(Data records Opens)

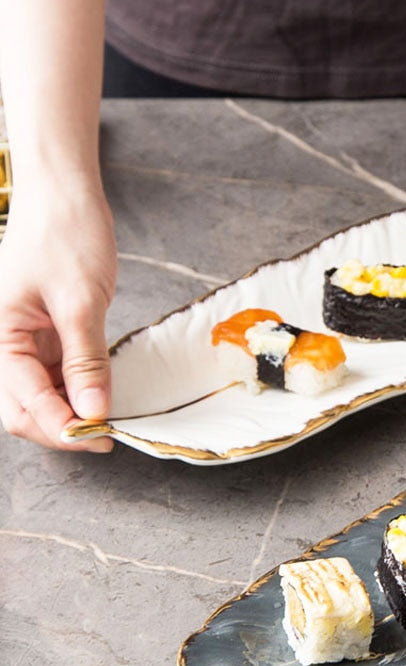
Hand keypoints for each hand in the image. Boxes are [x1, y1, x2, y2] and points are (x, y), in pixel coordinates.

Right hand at [0, 181, 117, 450]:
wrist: (64, 198)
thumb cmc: (65, 236)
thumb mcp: (80, 302)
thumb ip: (86, 359)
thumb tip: (94, 411)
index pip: (23, 400)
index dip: (61, 425)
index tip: (100, 438)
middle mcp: (3, 343)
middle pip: (21, 408)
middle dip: (59, 429)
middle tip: (103, 438)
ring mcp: (23, 342)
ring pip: (38, 396)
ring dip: (69, 414)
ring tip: (107, 423)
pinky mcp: (45, 337)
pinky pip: (54, 377)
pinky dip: (76, 392)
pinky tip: (101, 398)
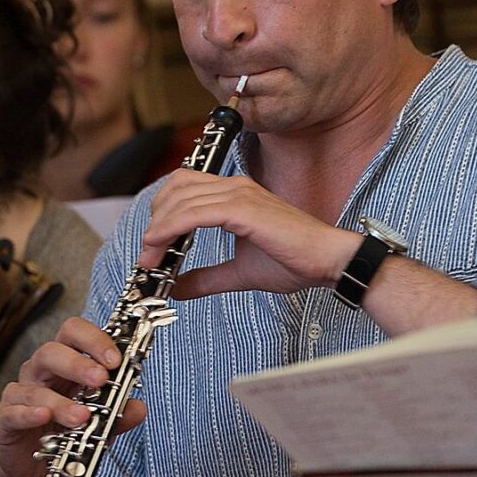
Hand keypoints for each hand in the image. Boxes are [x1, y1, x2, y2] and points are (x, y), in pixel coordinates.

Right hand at [0, 317, 146, 476]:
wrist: (36, 474)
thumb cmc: (66, 437)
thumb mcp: (99, 426)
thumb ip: (117, 416)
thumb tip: (138, 407)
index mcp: (64, 364)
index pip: (74, 334)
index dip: (94, 340)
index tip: (115, 359)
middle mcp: (40, 373)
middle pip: (52, 351)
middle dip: (78, 363)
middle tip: (101, 379)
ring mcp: (20, 395)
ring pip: (35, 386)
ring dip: (61, 401)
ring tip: (83, 417)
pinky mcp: (5, 419)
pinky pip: (13, 412)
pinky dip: (28, 414)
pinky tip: (44, 417)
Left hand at [136, 169, 359, 298]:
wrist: (329, 261)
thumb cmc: (294, 263)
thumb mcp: (239, 273)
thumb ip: (206, 278)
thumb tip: (177, 289)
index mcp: (235, 195)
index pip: (184, 188)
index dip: (162, 212)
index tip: (151, 247)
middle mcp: (235, 187)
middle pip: (176, 187)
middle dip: (155, 219)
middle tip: (147, 254)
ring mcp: (239, 194)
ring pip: (181, 199)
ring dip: (158, 228)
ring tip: (150, 257)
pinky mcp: (244, 208)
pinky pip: (195, 212)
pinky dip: (171, 228)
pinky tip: (160, 246)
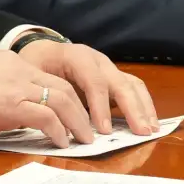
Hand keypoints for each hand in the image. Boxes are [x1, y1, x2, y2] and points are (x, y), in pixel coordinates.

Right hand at [0, 49, 93, 146]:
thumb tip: (1, 109)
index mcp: (9, 62)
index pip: (47, 76)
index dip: (65, 95)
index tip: (72, 111)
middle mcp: (19, 69)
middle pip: (63, 86)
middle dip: (80, 109)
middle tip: (88, 128)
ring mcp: (17, 86)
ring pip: (63, 100)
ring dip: (77, 122)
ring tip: (84, 139)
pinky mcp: (13, 106)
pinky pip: (48, 117)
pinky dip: (59, 130)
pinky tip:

(Data records Closes)

I'd like the entries above repeated exactly, but without any of their pictures.

Hand keypoints for each hand in the image. Boxes are [x1, y1, x2, y2] and points are (x, y), in pixel coordinates.

Right hand at [0, 181, 117, 450]:
wrist: (64, 198)
thumb cmc: (65, 236)
thumb mcp: (80, 302)
thumb ip: (86, 359)
thumb tip: (94, 411)
index pip: (23, 400)
index dip: (61, 425)
index tip: (100, 438)
middle mcp: (3, 343)
middle pip: (21, 408)
middle dip: (59, 429)
middle tip: (103, 438)
ring mcp: (23, 342)
ring pip: (38, 396)
ring dip: (69, 414)
ring tip: (107, 423)
pinky mcp: (45, 337)
pinky pip: (54, 377)
pinky dip: (76, 392)
pinky tip: (101, 398)
Hand keypoints for each hand in the image. Boxes are [x1, y1, x2, y2] and points are (x, y), in pixel coordinates.

Right hand at [0, 317, 146, 476]:
wrist: (36, 474)
thumb cmc: (66, 437)
thumb mcp: (99, 426)
thumb ip: (117, 416)
thumb tip: (138, 407)
index mcp: (64, 364)
index pip: (74, 334)
index dip: (94, 340)
index tip: (115, 359)
middle mcp: (40, 373)
middle pip: (52, 351)
middle dip: (78, 363)
middle tip: (101, 379)
ring mcp: (20, 395)
ring pip: (35, 386)
ring dip: (61, 401)
ring tip: (83, 417)
pinky mcp: (5, 419)
pinky pip: (13, 412)
pinky dip: (28, 414)
pinky tip: (44, 417)
Left hand at [136, 169, 359, 298]:
wrist: (329, 261)
thumb cmc: (294, 263)
thumb mcp: (239, 273)
thumb ip: (206, 278)
thumb tip: (177, 289)
index mcp: (235, 195)
index pip: (184, 188)
index dip: (162, 212)
index tip: (151, 247)
middle mcp: (235, 187)
middle pip: (176, 187)
middle dip: (155, 219)
middle tip: (147, 254)
ring mcp: (239, 194)
ring pip: (181, 199)
ring dip: (158, 228)
ring tip: (150, 257)
pinky mcp: (244, 208)
pinky pip: (195, 212)
pinky dip: (171, 228)
pinky tip: (160, 246)
Hand keypoints for each hand in the image. Boxes are [x1, y1, x2, y2] and points are (x, y), in pixel coordinates.

Right hand at [0, 49, 93, 146]:
thumb tip: (1, 109)
index mcp: (9, 62)
index pip: (47, 76)
index dip: (65, 95)
index tip: (72, 111)
middle mcp: (19, 69)
middle pip: (63, 86)
middle dip: (80, 109)
middle tip: (88, 128)
ring mcp: (17, 86)
ring pip: (63, 100)
ring dip: (77, 122)
ring tip: (84, 139)
pinky mcp: (13, 106)
pinky pip: (48, 117)
pinky dip: (59, 130)
pinky tip:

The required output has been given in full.